Creativity means creating new things or arranging old things in a new way. It could mean more than “thinking out of the box.” It could mean tearing “the box” apart.
A short parable, written by George McDermott explains this process.
Creativity Likened Unto a Coffee BeanOne day…a long time ago…in, say, a million B.C. somebody figured out that you could put things in water and boil them, then throw out the water and eat the things.
(Somebody also figured out that that was called cooking, but that’s a minor-league creativity.) Well, Cooking was very nice, but it was still a relatively new invention, and they hadn’t worked all the bugs out yet. For instance; coffee beans, even after people cooked them, still tasted crummy. So everyone gave up on coffee beans…at least until some genius had a flash of inspiration. “Hey, maybe Cooking doesn’t always work the same way, “ he said. “Sure, the beans taste lousy, but we haven’t tried drinking the water we cooked them in.”
If that doesn’t sound like significant genius to you, ask your self these questions: Have you ever-tried eating coffee grounds? Would the taste inspire you to drink the water?
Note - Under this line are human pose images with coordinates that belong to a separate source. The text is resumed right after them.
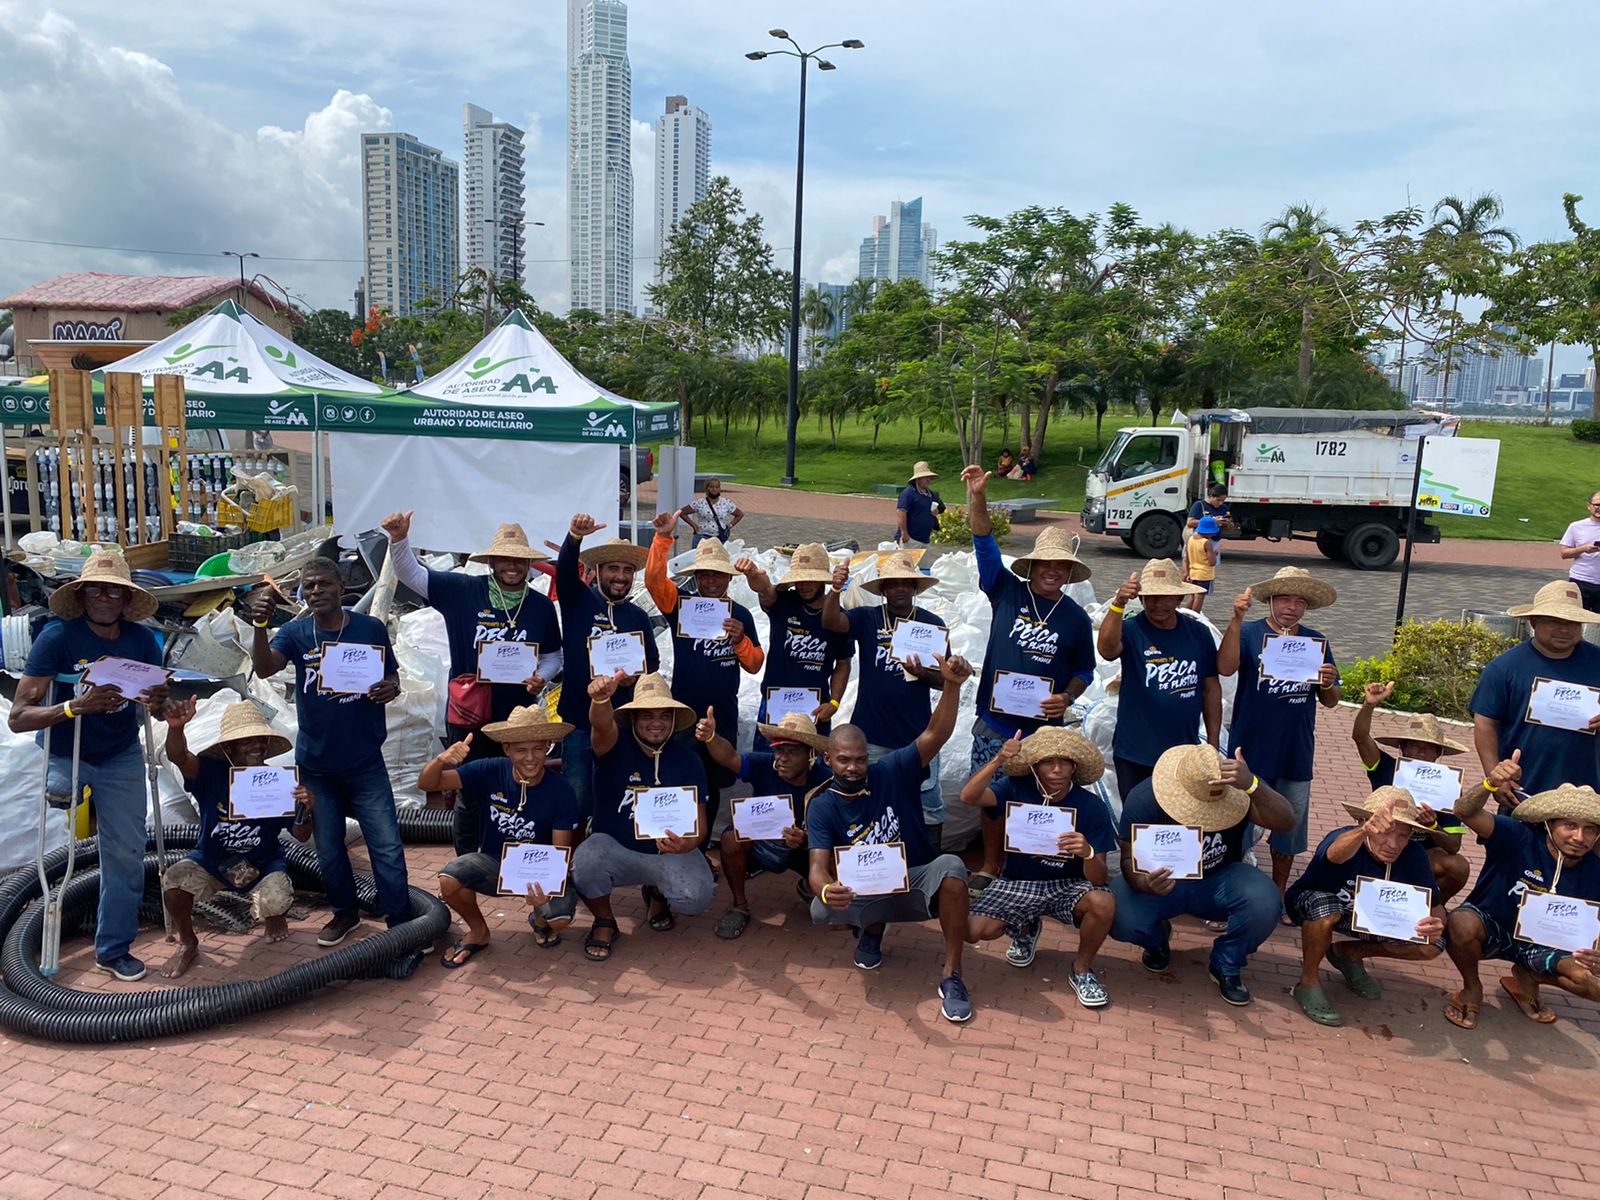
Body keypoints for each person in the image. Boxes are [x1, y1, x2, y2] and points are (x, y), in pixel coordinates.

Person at [10, 551, 171, 982]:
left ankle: (113, 948)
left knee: (127, 852)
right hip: (68, 751)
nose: (105, 597)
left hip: (120, 755)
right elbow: (18, 717)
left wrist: (164, 705)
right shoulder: (57, 637)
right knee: (60, 801)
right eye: (96, 589)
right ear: (81, 596)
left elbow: (154, 703)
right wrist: (73, 708)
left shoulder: (140, 640)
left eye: (114, 590)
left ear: (125, 598)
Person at [246, 557, 410, 946]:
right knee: (329, 848)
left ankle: (403, 923)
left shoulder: (370, 628)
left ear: (340, 587)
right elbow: (266, 668)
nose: (315, 591)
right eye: (308, 586)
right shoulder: (295, 633)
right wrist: (259, 626)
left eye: (323, 583)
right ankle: (345, 915)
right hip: (316, 765)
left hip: (365, 761)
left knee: (385, 844)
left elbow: (391, 675)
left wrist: (392, 688)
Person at [808, 654, 977, 1023]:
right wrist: (826, 890)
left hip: (914, 879)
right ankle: (871, 931)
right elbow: (817, 869)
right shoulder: (822, 806)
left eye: (859, 759)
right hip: (866, 891)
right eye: (844, 760)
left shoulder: (893, 771)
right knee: (820, 907)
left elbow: (936, 734)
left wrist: (950, 684)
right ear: (828, 761)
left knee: (952, 867)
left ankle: (952, 975)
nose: (853, 768)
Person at [382, 512, 562, 855]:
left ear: (529, 565)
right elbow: (412, 575)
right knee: (469, 791)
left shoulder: (540, 606)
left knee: (516, 785)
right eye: (505, 559)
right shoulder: (463, 590)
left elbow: (554, 655)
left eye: (520, 560)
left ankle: (509, 856)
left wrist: (543, 676)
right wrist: (399, 540)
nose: (512, 566)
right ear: (491, 560)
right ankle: (465, 862)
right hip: (469, 715)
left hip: (518, 717)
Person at [962, 466, 1096, 891]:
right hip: (994, 723)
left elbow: (1085, 671)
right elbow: (984, 541)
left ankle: (1028, 873)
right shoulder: (1006, 590)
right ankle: (990, 866)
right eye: (1045, 564)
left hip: (1044, 736)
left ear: (1069, 571)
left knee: (1034, 803)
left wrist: (1068, 698)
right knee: (989, 800)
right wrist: (978, 496)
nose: (1052, 570)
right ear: (1032, 565)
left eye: (1061, 565)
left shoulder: (1074, 618)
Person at [1111, 744, 1295, 1006]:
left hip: (1219, 879)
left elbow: (1286, 821)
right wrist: (1143, 882)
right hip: (1164, 883)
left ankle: (1226, 963)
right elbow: (1128, 858)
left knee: (1265, 902)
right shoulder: (1144, 797)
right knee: (1119, 914)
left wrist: (1253, 784)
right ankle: (1156, 940)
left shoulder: (1239, 786)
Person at [960, 727, 1117, 1007]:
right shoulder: (1014, 787)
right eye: (1048, 762)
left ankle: (1081, 969)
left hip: (1067, 886)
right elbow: (969, 797)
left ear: (1074, 767)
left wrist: (1088, 852)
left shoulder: (1091, 807)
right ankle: (1026, 927)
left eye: (1065, 762)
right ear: (1034, 766)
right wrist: (998, 760)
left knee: (1103, 903)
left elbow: (1099, 877)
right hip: (1019, 881)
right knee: (972, 931)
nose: (1057, 769)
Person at [157, 699, 314, 978]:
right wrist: (176, 729)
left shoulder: (278, 782)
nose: (256, 746)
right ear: (229, 748)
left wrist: (306, 808)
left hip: (263, 864)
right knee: (173, 881)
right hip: (212, 861)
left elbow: (301, 836)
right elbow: (179, 757)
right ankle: (187, 942)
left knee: (276, 899)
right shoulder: (210, 771)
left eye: (260, 739)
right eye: (246, 740)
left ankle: (273, 917)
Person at [1444, 759, 1600, 1029]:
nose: (1579, 837)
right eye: (1570, 826)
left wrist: (1596, 955)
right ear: (1549, 824)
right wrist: (1490, 783)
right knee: (1460, 922)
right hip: (1493, 928)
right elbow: (1464, 811)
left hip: (1544, 945)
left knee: (1595, 983)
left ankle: (1529, 975)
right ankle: (1472, 987)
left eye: (1590, 829)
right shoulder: (1518, 836)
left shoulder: (1595, 870)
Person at [419, 706, 580, 966]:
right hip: (496, 863)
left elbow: (559, 854)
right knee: (450, 880)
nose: (531, 758)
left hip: (539, 868)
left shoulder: (562, 791)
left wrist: (546, 893)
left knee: (559, 918)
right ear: (507, 749)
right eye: (521, 750)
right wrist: (441, 760)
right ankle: (479, 932)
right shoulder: (490, 770)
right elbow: (428, 784)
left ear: (549, 746)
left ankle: (539, 920)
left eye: (538, 749)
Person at [571, 672, 714, 961]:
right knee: (585, 864)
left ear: (674, 719)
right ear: (633, 718)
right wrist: (600, 700)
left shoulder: (689, 759)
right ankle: (604, 921)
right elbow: (600, 726)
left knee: (697, 895)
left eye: (664, 715)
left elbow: (700, 824)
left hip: (666, 854)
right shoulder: (613, 745)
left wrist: (686, 845)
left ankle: (657, 894)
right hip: (615, 849)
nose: (656, 723)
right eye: (647, 715)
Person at [1217, 566, 1340, 894]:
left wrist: (1328, 682)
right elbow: (1225, 667)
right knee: (1236, 823)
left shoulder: (1316, 642)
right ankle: (1229, 892)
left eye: (1299, 601)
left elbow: (1330, 700)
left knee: (1290, 828)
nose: (1291, 606)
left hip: (1295, 751)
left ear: (1307, 607)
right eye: (1284, 598)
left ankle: (1278, 892)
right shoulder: (1250, 633)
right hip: (1251, 748)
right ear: (1270, 601)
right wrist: (1236, 619)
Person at [1283, 788, 1445, 1027]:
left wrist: (1436, 922)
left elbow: (1435, 904)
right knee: (1325, 909)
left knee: (1434, 944)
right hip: (1314, 904)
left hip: (1370, 916)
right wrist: (1364, 831)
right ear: (1363, 821)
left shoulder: (1414, 855)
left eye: (1402, 835)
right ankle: (1308, 983)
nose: (1393, 844)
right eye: (1385, 832)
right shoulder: (1345, 838)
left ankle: (1350, 953)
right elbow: (1335, 855)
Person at [644, 524, 764, 842]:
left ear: (728, 578)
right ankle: (674, 844)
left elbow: (755, 664)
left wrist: (740, 640)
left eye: (717, 575)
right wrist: (662, 539)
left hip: (722, 715)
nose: (711, 581)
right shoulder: (681, 604)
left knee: (711, 784)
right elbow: (654, 582)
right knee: (681, 781)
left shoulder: (740, 614)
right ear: (696, 577)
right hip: (683, 714)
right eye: (705, 575)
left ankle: (699, 847)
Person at [821, 552, 948, 848]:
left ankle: (929, 864)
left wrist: (923, 673)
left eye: (906, 583)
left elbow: (944, 682)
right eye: (893, 584)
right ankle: (877, 866)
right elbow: (831, 621)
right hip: (872, 734)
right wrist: (835, 589)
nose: (900, 589)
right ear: (883, 589)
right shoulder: (867, 618)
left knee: (928, 802)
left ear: (915, 587)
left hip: (918, 734)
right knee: (873, 800)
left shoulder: (931, 624)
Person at [694, 710, 832, 939]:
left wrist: (807, 840)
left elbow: (836, 829)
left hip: (806, 849)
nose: (782, 758)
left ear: (811, 755)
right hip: (764, 844)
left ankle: (811, 885)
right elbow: (729, 757)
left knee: (835, 871)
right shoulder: (765, 764)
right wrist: (711, 737)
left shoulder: (825, 780)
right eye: (779, 750)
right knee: (731, 838)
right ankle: (739, 905)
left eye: (792, 752)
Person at [556, 515, 659, 820]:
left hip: (622, 725)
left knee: (616, 795)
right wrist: (574, 536)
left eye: (627, 570)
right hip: (578, 722)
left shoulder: (638, 616)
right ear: (597, 571)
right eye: (613, 568)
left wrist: (633, 678)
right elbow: (563, 573)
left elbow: (651, 663)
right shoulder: (577, 601)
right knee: (576, 797)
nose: (621, 576)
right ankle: (572, 860)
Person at [1097, 559, 1220, 802]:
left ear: (1178, 598)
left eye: (1166, 596)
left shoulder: (1198, 633)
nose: (1158, 604)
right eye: (1151, 596)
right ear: (1141, 599)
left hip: (1183, 752)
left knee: (1179, 821)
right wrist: (1119, 603)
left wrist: (1212, 744)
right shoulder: (1132, 629)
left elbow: (1210, 689)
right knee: (1137, 825)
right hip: (1135, 752)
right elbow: (1107, 650)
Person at [1470, 580, 1600, 797]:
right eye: (1554, 621)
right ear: (1533, 621)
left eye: (1573, 622)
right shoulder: (1505, 668)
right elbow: (1485, 722)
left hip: (1588, 791)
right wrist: (1495, 777)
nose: (1564, 629)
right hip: (1524, 788)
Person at [1351, 683, 1471, 902]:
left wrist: (1433, 826)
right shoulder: (1385, 767)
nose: (1420, 752)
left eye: (1428, 747)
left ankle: (1429, 907)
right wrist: (1369, 705)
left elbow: (1454, 846)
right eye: (1413, 745)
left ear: (1439, 753)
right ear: (1403, 748)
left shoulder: (1448, 786)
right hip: (1377, 844)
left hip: (1421, 855)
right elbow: (1360, 737)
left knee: (1458, 866)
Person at [735, 544, 854, 751]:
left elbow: (843, 664)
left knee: (813, 770)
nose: (805, 585)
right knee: (767, 767)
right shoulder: (783, 602)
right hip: (774, 705)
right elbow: (764, 589)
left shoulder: (838, 617)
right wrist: (753, 573)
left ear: (822, 581)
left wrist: (834, 703)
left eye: (812, 579)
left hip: (816, 709)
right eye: (800, 579)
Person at [1557, 490, 1600, 612]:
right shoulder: (1576, 527)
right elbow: (1564, 553)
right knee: (1577, 618)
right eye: (1597, 505)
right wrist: (1583, 549)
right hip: (1581, 580)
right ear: (1589, 506)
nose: (1599, 508)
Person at [677, 478, 744, 548]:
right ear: (706, 489)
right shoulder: (700, 503)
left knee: (718, 558)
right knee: (699, 558)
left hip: (719, 537)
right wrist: (694, 525)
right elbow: (682, 512)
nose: (714, 489)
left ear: (720, 489)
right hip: (702, 536)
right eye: (711, 487)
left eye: (717, 487)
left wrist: (729, 526)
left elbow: (739, 514)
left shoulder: (726, 503)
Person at [896, 461, 946, 546]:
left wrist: (936, 511)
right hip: (910, 539)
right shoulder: (908, 493)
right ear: (918, 479)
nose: (928, 480)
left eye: (929, 478)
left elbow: (941, 509)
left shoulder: (930, 494)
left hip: (925, 540)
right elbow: (901, 512)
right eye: (925, 477)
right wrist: (904, 534)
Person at [1183, 517, 1220, 612]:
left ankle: (1185, 614)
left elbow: (1187, 558)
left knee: (1192, 595)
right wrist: (1214, 554)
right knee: (1200, 596)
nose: (1212, 534)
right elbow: (1212, 562)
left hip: (1193, 572)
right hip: (1204, 574)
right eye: (1212, 532)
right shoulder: (1206, 543)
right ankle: (1195, 615)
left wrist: (1187, 572)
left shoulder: (1190, 539)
The creative process consists of five steps:
1. Gather raw material, i.e. previous work done by others but given up on.
Talk to others who have solved similar problems. Unleash your curiosity.
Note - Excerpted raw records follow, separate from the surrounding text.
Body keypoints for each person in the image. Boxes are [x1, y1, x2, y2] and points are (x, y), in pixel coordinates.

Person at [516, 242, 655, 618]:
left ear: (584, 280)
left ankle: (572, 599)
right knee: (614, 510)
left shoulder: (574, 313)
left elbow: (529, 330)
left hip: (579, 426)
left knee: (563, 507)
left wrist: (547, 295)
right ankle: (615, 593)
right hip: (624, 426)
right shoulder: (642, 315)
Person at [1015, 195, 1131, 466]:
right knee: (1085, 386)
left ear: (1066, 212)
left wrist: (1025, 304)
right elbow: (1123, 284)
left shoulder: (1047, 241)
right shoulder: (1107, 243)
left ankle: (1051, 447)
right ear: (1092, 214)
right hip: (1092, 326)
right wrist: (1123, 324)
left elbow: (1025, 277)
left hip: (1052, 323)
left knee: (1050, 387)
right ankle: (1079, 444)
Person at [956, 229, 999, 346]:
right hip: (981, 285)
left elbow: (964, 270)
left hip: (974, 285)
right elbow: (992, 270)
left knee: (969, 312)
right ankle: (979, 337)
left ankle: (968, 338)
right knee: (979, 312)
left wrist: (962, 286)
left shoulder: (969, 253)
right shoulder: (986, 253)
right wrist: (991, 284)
2. As these raw material pieces are absorbed, start the “kaleidoscope” process. Turn these pieces over and over in your mind. See how these pieces keep repositioning themselves in relation to the others. Look for the coming together like a jig-saw puzzle.
3. Drop the whole subject. Relax. Put the whole project out of your mind. Don’t worry because your subconscious is effectively working on it, even if you go to sleep.
4. Eureka! Wow! Bingo! The idea appears at the most unexpected time. Say to yourself: “But don’t forget there is a fifth step.”
5. Verification. Is it suitable for the situation? Is it feasible? Will it be acceptable to those who use it? When Thomas Edison’s laboratory team had a break through he always challenged them by saying, “There’s always a better way. Find it.”
The best way to sum this up is with this piece from Apple Computer’s “Think Different” campaign.
Here’s to the crazy ones,
The misfits. The rebels. The troublemakers.
The round pegs in the square holes.
The ones who see things differently
They’re not fond of rules.
And they have no respect for the status quo.
You can praise them, disagree with them, quote them,
Disbelieve them, glorify them, or vilify them.
About the only thing you can’t do is ignore them
Because they change things,
They invent. They imagine. They heal.
They explore. They create. They inspire.
They push the human race forward.
Maybe they have to be crazy
How else can you stare at an empty canvas and see a work of art?
Or sit in silence and hear a song that’s never been written?
Or gaze at a red planet and see a laboratory on wheels?
And it’s these people who are crazy enough to think
That they can change the world, and they actually do.